PAGE EXTRACT:
==*==

Please let me know if you have any questions


dave


----------



## TonyWalsham (Jan 2, 2008)

Hello Hans.

You might find this interesting *ITT sounds*


----------



## Cougar Rock Rail (Jan 2, 2008)

Have a look at this Hans....could be used with analog switches or DCC...looks like an interesting unit: 

http://www.elv.de/mp3-sound-modul-msm-2-komplettbausatz.html 

Keith


----------



## bmwr71 (Jan 30, 2010)

Try the different Dream Players by Pricom. They are even used at museums and amusement parks where they want push button sound. Also can get into long winded discussions on layout sound on the layout sound yahoo group. Here is a link: 

http://www.pricom.com/Trains/DreamPlayer.shtml 

Doug


----------



## hans911 (Jan 9, 2008)

Thanks for all the suggestions. I especially like Tonys idea with the ITT boards. It seems fairly economical and possibly simple. Just need to figure out a basic schematic to build a pushbutton board powering a few different sound boards now.


----------



## Dansgscale (Jan 9, 2010)

Doug: thanks for posting the link to Pricom. I took a look at thier stuff and purchased one for the museum so we could evaluate it for possible use in some of our upcoming exhibits. I got it in the other day and have already started testing it and from what I see, it has a lot of possibilities. I especially like the fact that besides playing a sound file that it can also turn on a light ot motor at the same time. This opens up many possibilities for what I do and simplifies the electrical aspects of making an exhibit come to life. 

It's interesting how many of the devices I use in my hobby end up being used in my work as well. 

Thanks again for posting the link. 

Dan S.


----------



## bmwr71 (Jan 30, 2010)

Dan, those Dream Players are already in use at museums and amusement parks. They just came out with a new model that can mix 6 different sounds as the unit is triggered with push buttons, etc. I was told they also were looking at my idea of a "universal sound car".

You might want to look at the "fantasonics" website for the company owned by Jim Wells. He does things with museums and such and also works with Pricom.

Doug


----------

==*==

RAW RECORDS:
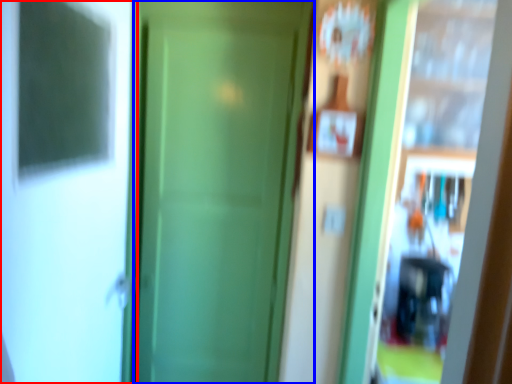
Question: Which object appears closest to the camera in this image, screen door (highlighted by a red box) or door (highlighted by a blue box)?

Choices:
 (A) screen door
 (B) door

Answer: (A)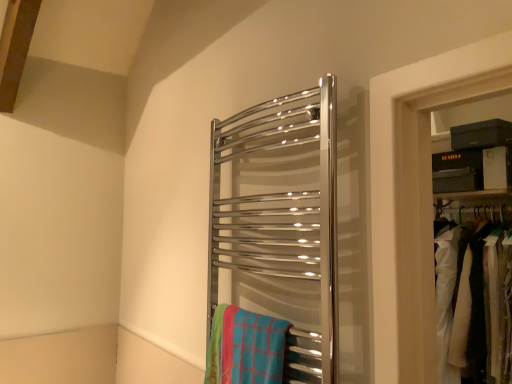
Question: Is white fabric at right inside polished chrome towel rack at center?

Choices:
 (A) yes
 (B) no

Answer: (B)

Question: Considering the relative positions of polished chrome towel rack at center and white fabric at right in the image provided, is polished chrome towel rack at center in front of white fabric at right?

Choices:
 (A) no
 (B) yes

Answer: (B)

Question: From the image's perspective, is polished chrome towel rack at center on white fabric at right?

Choices:
 (A) yes
 (B) no

Answer: (A)

Question: Considering the relative sizes of polished chrome towel rack at center and white fabric at right in the image provided, is polished chrome towel rack at center smaller than white fabric at right?

Choices:
 (A) yes
 (B) no

Answer: (A)

Question: From the image's perspective, is polished chrome towel rack at center located beneath white fabric at right?

Choices:
 (A) yes
 (B) no

Answer: (B)

Question: From a real-world perspective, is polished chrome towel rack at center above or below white fabric at right?

Choices:
 (A) below
 (B) above

Answer: (B)

Question: Would you say polished chrome towel rack at center is inside or outside white fabric at right?

Choices:
 (A) outside
 (B) inside

Answer: (A)

Question: Considering the positions of polished chrome towel rack at center and white fabric at right in the image, is polished chrome towel rack at center wider or thinner than white fabric at right?

Choices:
 (A) wide
 (B) thin

Answer: (B)

Question: From their relative heights in the image, would you say polished chrome towel rack at center is taller or shorter than white fabric at right?

Choices:
 (A) short
 (B) tall

Answer: (B)

Question: Is white fabric at right to the left or to the right of polished chrome towel rack at center in the image?

Choices:
 (A) left
 (B) right

Answer: (B)

Question: Considering the positions of white fabric at right and polished chrome towel rack at center in the image, is white fabric at right bigger or smaller than polished chrome towel rack at center?

Choices:
 (A) small
 (B) big

Answer: (B)

Question: Is white fabric at right situated inside polished chrome towel rack at center or outside?

Choices:
 (A) outside
 (B) inside

Answer: (A)

Question: From the image's perspective, is white fabric at right positioned above or below polished chrome towel rack at center?

Choices:
 (A) below
 (B) above

Answer: (A)

Question: In the image, is white fabric at right positioned in front of or behind blue plaid beach towel at center?

Choices:
 (A) behind
 (B) front

Answer: (A)

Question: From the image's perspective, relative to blue plaid beach towel at center, is white fabric at right above or below?

Choices:
 (A) above
 (B) below

Answer: (B)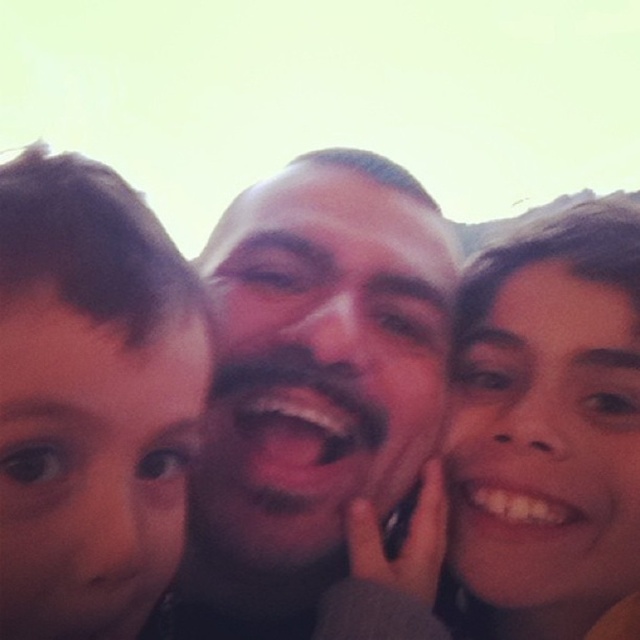
Question: Which of the following is the farthest from the observer?

Choices:
 (A) smooth skin at center
 (B) brown hair at left
 (C) smooth skin face at center

Answer: (C)

Question: Is smooth skin face at center smaller than smooth skin at center?

Choices:
 (A) yes
 (B) no

Answer: (A)

Question: Which point is farther to the camera?

Choices:
 (A) smooth skin at center
 (B) brown hair at left
 (C) smooth skin face at center

Answer: (C)

Question: Can you confirm if smooth skin at center is thinner than brown hair at left?

Choices:
 (A) no
 (B) yes

Answer: (A)

Question: Where is smooth skin face at center located in relation to brown hair at left in the image?

Choices:
 (A) below
 (B) above

Answer: (A)

Question: Which of the following is the farthest from the observer?

Choices:
 (A) smooth skin face at center
 (B) brown hair at left
 (C) smooth skin at center

Answer: (A)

==*==

DIRECTIVES:
a – In the sound module thread, how many different sounds can the new Dream Player model mix?
b – List every distinct username that appears in a post header of the sound module thread.
c – Reproduce the sound module thread between "Doug: thanks for" and "work as well.", inclusive, swapping "museum" for "club".

TASK-BY-TASK RESULTS:
a – Six different sounds.

b – TonyWalsham, Cougar Rock Rail, bmwr71, hans911, Dansgscale

c –
Doug: thanks for posting the link to Pricom. I took a look at thier stuff and purchased one for the club so we could evaluate it for possible use in some of our upcoming exhibits. I got it in the other day and have already started testing it and from what I see, it has a lot of possibilities. I especially like the fact that besides playing a sound file that it can also turn on a light ot motor at the same time. This opens up many possibilities for what I do and simplifies the electrical aspects of making an exhibit come to life. 

It's interesting how many of the devices I use in my hobby end up being used in my work as well.